Thoughts on Snowflake Coming from Fabric
The SQL dialect is clean and mostly unsurprising. SELECT * EXCLUDE (column_name) is genuinely useful and I wish it existed everywhere. The separation of compute (warehouses) and storage is explicit in a way that Fabric abstracts away, which I found easier to reason about for cost purposes.

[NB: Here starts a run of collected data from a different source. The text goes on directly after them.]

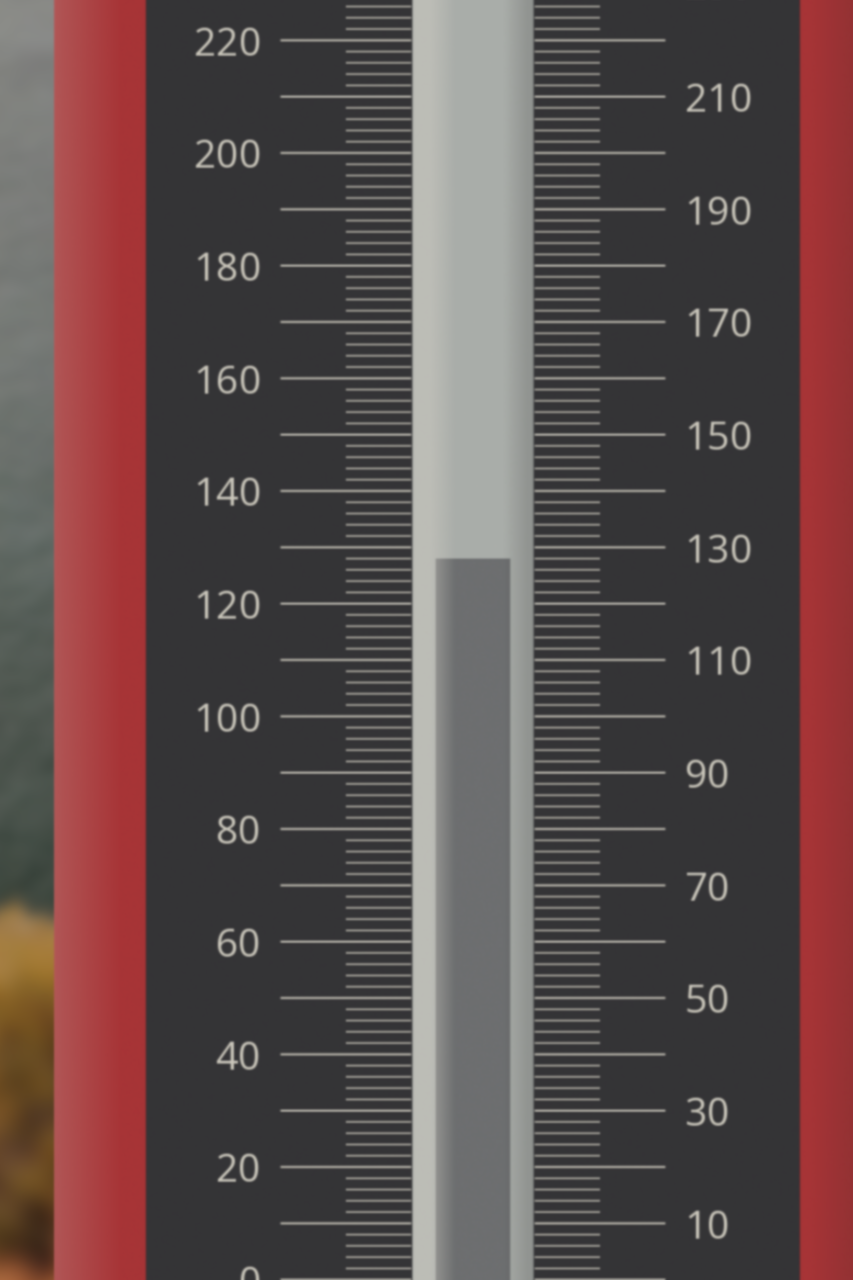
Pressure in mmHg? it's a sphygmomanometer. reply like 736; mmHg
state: 128; mmHg
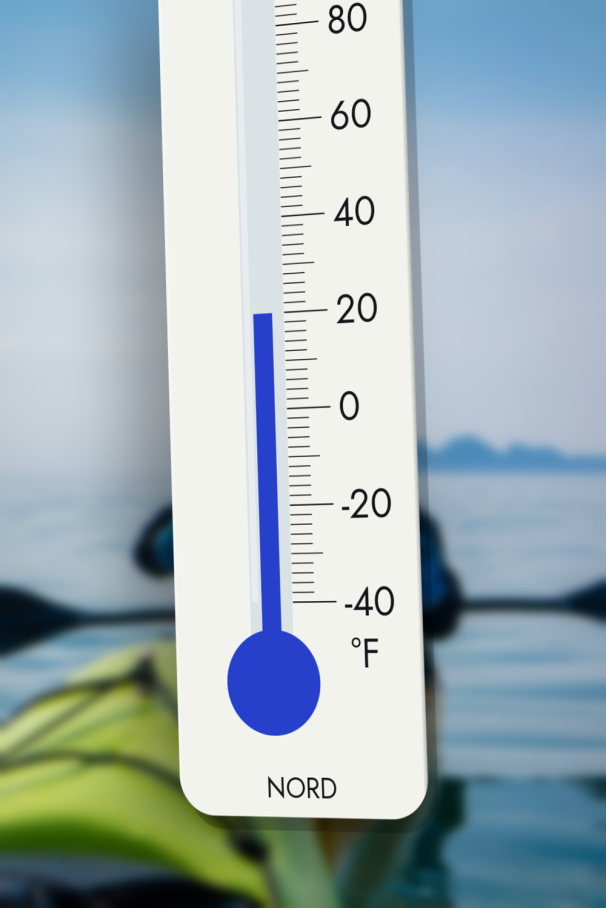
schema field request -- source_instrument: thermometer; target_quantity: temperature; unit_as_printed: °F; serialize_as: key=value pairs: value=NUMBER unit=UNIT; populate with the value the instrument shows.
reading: value=20 unit=°F
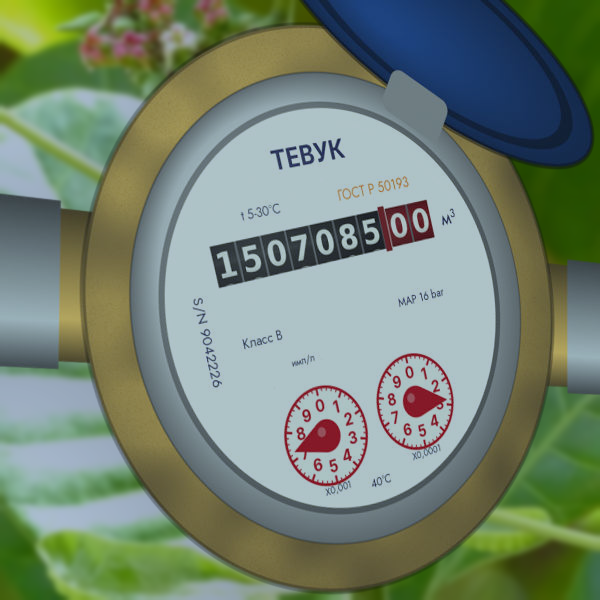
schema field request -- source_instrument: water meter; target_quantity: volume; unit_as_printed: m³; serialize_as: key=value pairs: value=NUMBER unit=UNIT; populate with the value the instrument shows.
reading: value=1507085.0072 unit=m³
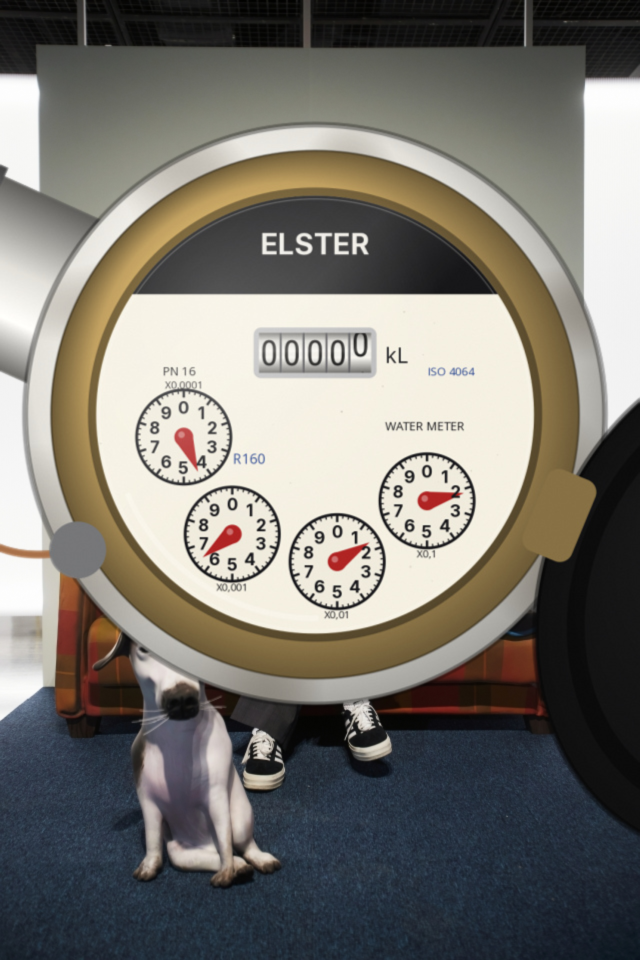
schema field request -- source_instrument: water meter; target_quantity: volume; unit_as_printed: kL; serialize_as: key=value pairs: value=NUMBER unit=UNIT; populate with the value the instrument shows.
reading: value=0.2164 unit=kL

The main friction point was the IAM setup — two separate service principals, two separate consent flows, two separate role assignments. It's not difficult but it's easy to mix up which principal needs which permission. The DESC INTEGRATION output is your friend here.
The full SQL is in the GitHub repo if you want to run it yourself. Just make sure to add your own Azure-specific details.